A partial archive of https://discourse-mediawiki.wmflabs.org as of Saturday May 21, 2022.

JavaScript/ResourceLoader: General “load mask” available?

Osnard

Conditional loading of a module by mw.loader.using can take some time if the requested module is big (e.g. because of a dependency to oojs-ui). The user does not know that something is being loaded in the background. Is there a way to show a “Loading” mask (with a spinner) above the whole document until a module is loaded?

I imagine something like this:

mw.loader.pushPending();
mw.loader.using( 'some-module-that-depends-on-oojs' ).done( function() {
    mw.loader.popPending();
    //Show dialog...
});

I’ve looked at https://doc.wikimedia.org/oojs-ui/master/js/ and https://doc.wikimedia.org/mediawiki-core/master/js/ but only found OO.ui.mixin.PendingElementwhich - unfortunately - is part of oojs-ui and therefore not available for my purpose.
Or is there another recommendation for this case?

WMDE-Fisch

Personally I would do exactly what you propose but just use my own vanilla / jQuery implementation for the spinner and overlay. Create your own pane, add it to the DOM and style it. Then removed in the done() callback. :slight_smile:

Tgr

There’s the (rather poor looking) jQuery.plugin.spinner. Note that mw.loader.using can load from cache or localstorage, which cannot be trivially detected but is fast enough to look ugly (the spinner will just flash in for a sec).

brion

There’s an old bug about improving consistency of the various spinners https://phabricator.wikimedia.org/T75972 – it may be worth revisiting that to make sure we have a good default progress indicator widget that can be used by any code.

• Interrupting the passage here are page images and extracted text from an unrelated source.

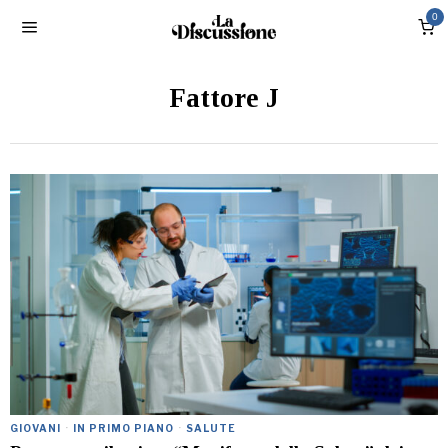
0
Fattore J
GIOVANI
·
IN PRIMO PIANO
·
SALUTE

For now the jQuery spinner plugin is easy to use, but it ain’t pretty.

Osnard

Thanks for all responses. I’ve decided to implement something on my own.

I don’t know the plans of WMF regarding the future of oojs-ui, but if it is meant to be used outside of “edit mode” and special pages it should either be available on a normal page load (probably a bad idea, as it is a huge overhead in most cases) or the user should get some kind of feedback that a background process is running (maybe with an unobtrusive, non-blocking element like the “loading progress line” in gitlab[1]).

[1] https://gitlab.com/gitlab-org/gitlab-ce/uploads/45f997fa986f28d513904cf0375473ef/Progress_Bar_50.png

Tgr

MediaViewer has a much less discreet progress bar, plus the page goes black, and people still manage not to notice it.

In general, though, what kind of loading notification is available depends very much on the application and is hard to generalize. It might do speculative loading (MediaViewer starts loading when you hover over a thumbnail for a few milliseconds, it does not wait for the click), it might take over the whole screen and even an unobtrusive progress bar would interfere, it might have its own loading indicator which makes much more sense (such as the VisualEditor dialog background animations) etc.